We had not made it to the ward all day, though we knew from rounds that the woman we believed to have PRES had been doing better overnight as we had been told that by the morning she was awake and appropriate and moving all of her extremities. We went back to evaluate her late in the day and, indeed as billed, she was quite alert and fully oriented. Her vision was fine as well, but she still had asymmetric weakness with a left upper extremity drift and some facial asymmetry. Her blood pressures had been just in the range that we had requested and she had continued to receive magnesium overnight so her reflexes remained suppressed. With everything we say, we were still leaning much more towards PRES, but with her continued deficits it was very likely that she had suffered some ischemic injuries along the way. Our CT scan was still down and we debated whether there was still a need to image her or not as she had improved, and given the very low likelihood of venous sinus thrombosis, which would have required anticoagulation, we didn’t feel that it was necessary at the moment. If she continued to improve, we were quite comfortable with our diagnosis and would continue to treat her at PRES.

Daniel and Adys evaluating a patient with Dr. Anne

Unfortunately, the young infant who had suffered the hypoxic brain injury did not fare as well which had been entirely expected. When Jon had had the goals of care discussion previously, and into the evening, the family had indicated that they were still interested in pursuing treatment, possibly being transferred to another hospital, but thankfully our message had gotten through and it had been decided to withdraw care from the child who was extremely unlikely to have survived, let alone had any semblance of a life with any quality. The child died peacefully during the day with medications to make her more comfortable and everyone felt that the right thing had been done.

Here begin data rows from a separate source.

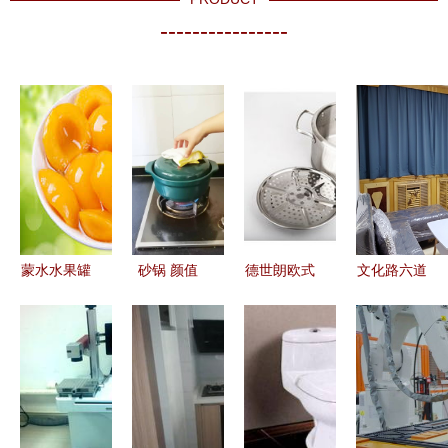
----------------
蒙水水果罐
砂锅 颜值
德世朗欧式
文化路六道
头 厨具卫
与实力兼备
多用汤锅
巷的厨具卫
具中的多面
的厨房网
DSL-T006
具市场 生
手，点亮日
红，如何选
德国精工与
活美学与烟
常烹饪与生
对耐住冰火
304不锈钢
火气的交汇
活
考验的好厨
的完美融合
点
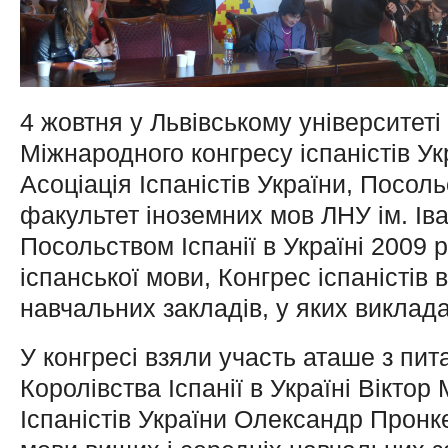
4 жовтня у Львівському університеті
Міжнародного конгресу іспаністів Ук
Асоціація Іспаністів України, Посоль
факультет іноземних мов ЛНУ ім. Ів
Посольством Іспанії в Україні 2009 
іспанської мови, Конгрес іспаністів
навчальних закладів, у яких виклада
У конгресі взяли участь аташе з пи
Королівства Іспанії в Україні Віктор
Іспаністів України Олександр Пронке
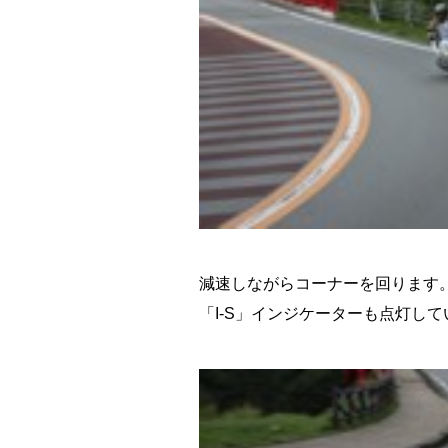
減速しながらコーナーを回ります
「I-S」インジケーターも点灯し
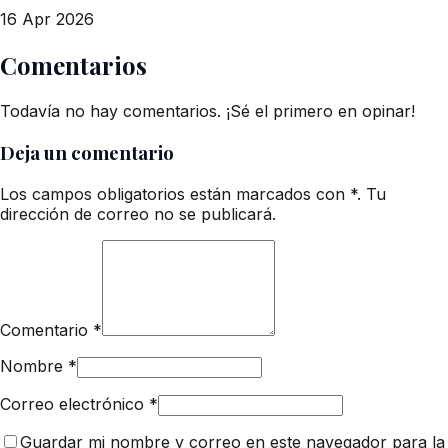
16 Apr 2026
Comentarios
Todavía no hay comentarios. ¡Sé el primero en opinar!
Deja un comentario
Los campos obligatorios están marcados con *. Tu
dirección de correo no se publicará.
Comentario
*
Nombre
*
Correo electrónico
*
Guardar mi nombre y correo en este navegador para la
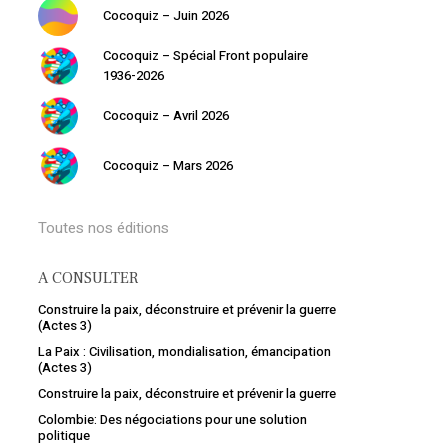
Cocoquiz – Juin 2026
Cocoquiz – Spécial Front populaire
1936-2026
Cocoquiz – Avril 2026
Cocoquiz – Mars 2026
Toutes nos éditions
A CONSULTER
Construire la paix, déconstruire et prévenir la guerre
(Actes 3)
La Paix : Civilisation, mondialisation, émancipation
(Actes 3)
Votre panier est vide.
Construire la paix, déconstruire et prévenir la guerre
Colombie: Des négociations pour une solution
politique
Retourner à la librairie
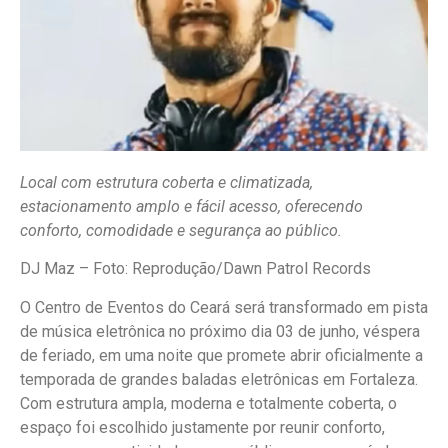
Local com estrutura coberta e climatizada,
estacionamento amplo e fácil acesso, oferecendo
conforto, comodidade e segurança ao público.
DJ Maz – Foto: Reprodução/Dawn Patrol Records
O Centro de Eventos do Ceará será transformado em pista
de música eletrônica no próximo dia 03 de junho, véspera
de feriado, em uma noite que promete abrir oficialmente a
temporada de grandes baladas eletrônicas em Fortaleza.
Com estrutura ampla, moderna e totalmente coberta, o
espaço foi escolhido justamente por reunir conforto,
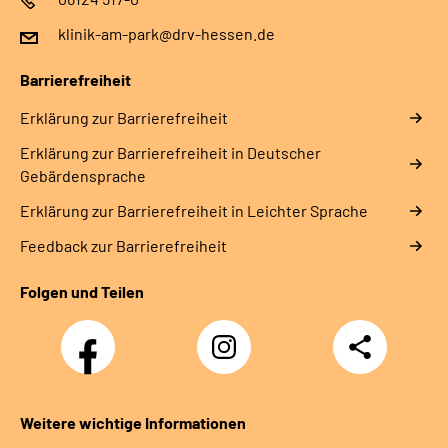
klinik-am-park@drv-hessen.de
Barrierefreiheit
Erklärung zur Barrierefreiheit
Erklärung zur Barrierefreiheit in Deutscher
Gebärdensprache
Erklärung zur Barrierefreiheit in Leichter Sprache
Feedback zur Barrierefreiheit
Folgen und Teilen
Facebook
Instagram
Teilen
Weitere wichtige Informationen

Making a difference isn’t just about saving lives, but it is about preventing suffering and helping patients and families through that process.

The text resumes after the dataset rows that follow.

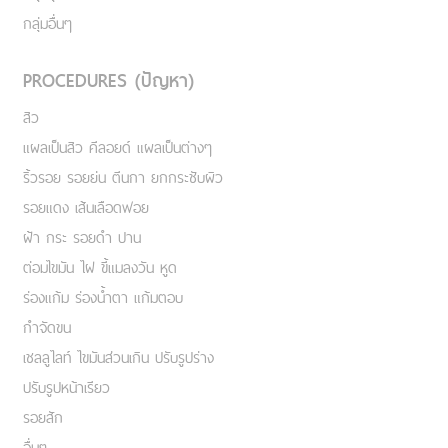
กลุ่มอื่นๆ
PROCEDURES (ปัญหา)
สิว
แผลเป็นสิว คีลอยด์ แผลเป็นต่างๆ
ริ้วรอย รอยย่น ตีนกา ยกกระชับผิว
รอยแดง เส้นเลือดฟอย
ฝ้า กระ รอยดำ ปาน
ต่อมไขมัน ไฝ ขี้แมลงวัน หูด
ร่องแก้ม ร่องน้ำตา แก้มตอบ
กำจัดขน
เชลลูไลท์ ไขมันส่วนเกิน ปรับรูปร่าง
ปรับรูปหน้าเรียว
รอยสัก
อื่นๆ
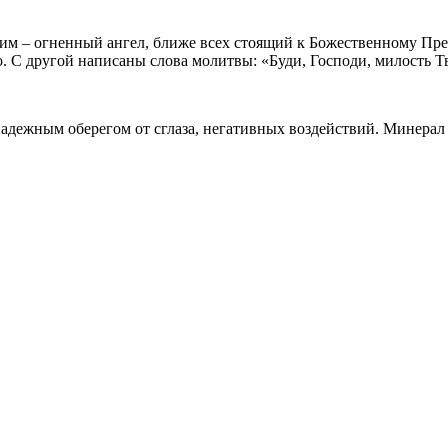
м – огненный ангел, ближе всех стоящий к Божественному Пре
. С другой написаны слова молитвы: «Буди, Господи, милость Тв
адежным оберегом от сглаза, негативных воздействий. Минерал п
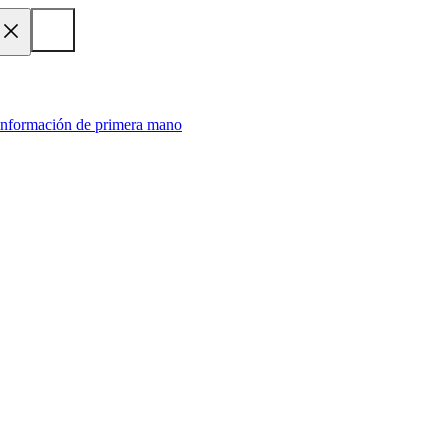
 información de primera mano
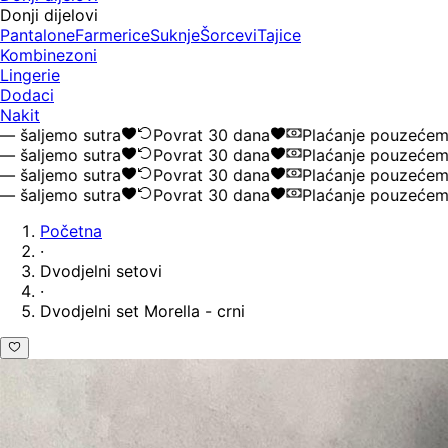
Donji dijelovi
Pantalone
Farmerice
Suknje
Šorcevi
Tajice
Kombinezoni
Lingerie
Dodaci
Nakit
ljemo sutra
Povrat 30 dana
Plaćanje pouzećem
ljemo sutra
Povrat 30 dana
Plaćanje pouzećem
ljemo sutra
Povrat 30 dana
Plaćanje pouzećem
ljemo sutra
Povrat 30 dana
Plaćanje pouzećem
Početna
·
Dvodjelni setovi
·
Dvodjelni set Morella - crni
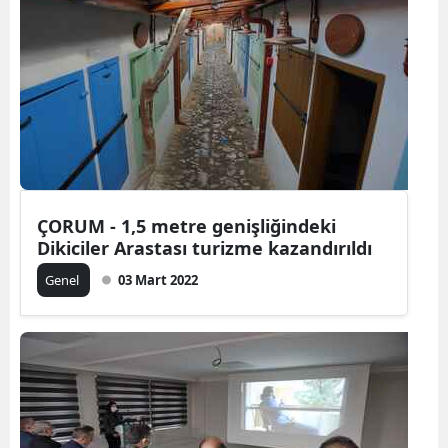
ÇORUM - 1,5 metre genişliğindeki
Dikiciler Arastası turizme kazandırıldı
Genel
03 Mart 2022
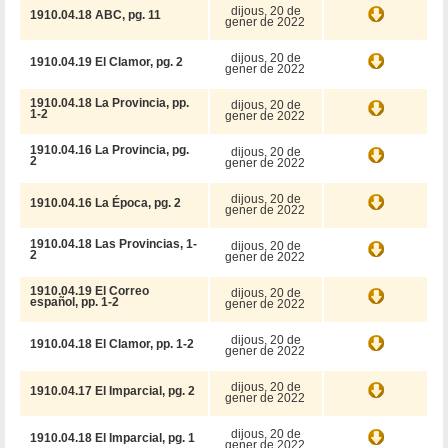
dijous, 20 de
1910.04.18 ABC, pg. 11
gener de 2022
dijous, 20 de
1910.04.19 El Clamor, pg. 2
gener de 2022
1910.04.18 La Provincia, pp.
dijous, 20 de
1-2
gener de 2022
1910.04.16 La Provincia, pg.
dijous, 20 de
2
gener de 2022
dijous, 20 de
1910.04.16 La Época, pg. 2
gener de 2022
1910.04.18 Las Provincias, 1-
dijous, 20 de
2
gener de 2022
1910.04.19 El Correo
dijous, 20 de
español, pp. 1-2
gener de 2022
dijous, 20 de
1910.04.18 El Clamor, pp. 1-2
gener de 2022
dijous, 20 de
1910.04.17 El Imparcial, pg. 2
gener de 2022
dijous, 20 de
1910.04.18 El Imparcial, pg. 1
gener de 2022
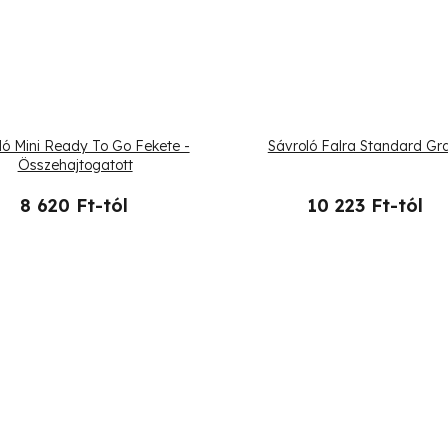
ló Mini Ready To Go Fekete -
Sávroló Falra Standard Gra
Összehajtogatott
8 620 Ft-tól
10 223 Ft-tól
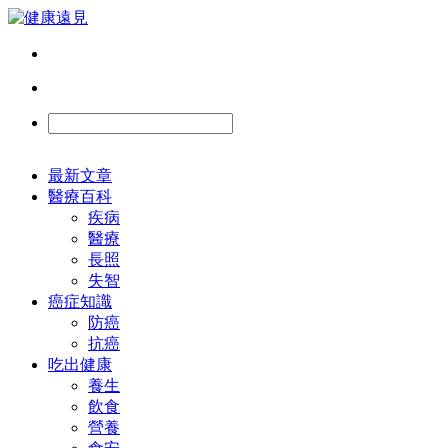
最新文章
醫療百科
疾病
醫療
長照
失智
癌症知識
防癌
抗癌
吃出健康
養生
飲食
營養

We all went back to the house with a sense of accomplishment from the day, in the patients that we helped and those others that we had worked with here at FAME. It was a quite evening that ended with an amazing display of celestial brilliance as we all wondered outside to gaze at the heavens. It was a completely clear night that offered a glimpse of what we rarely can see in North America except in a few places and even more unique that we’re in the southern hemisphere. As our eyes became even more adjusted, it was readily apparent that there almost more stars than there was darkness here. As you looked at any particular constellation, you would immediately begin to see that there are stars beyond that until you realized the huge immensity of our universe. And, at the same it becomes readily apparent that we are just a small dot in someone else’s night sky and you quickly realize how tiny our significance is in the grand scheme of things and that we are not at the center of the universe.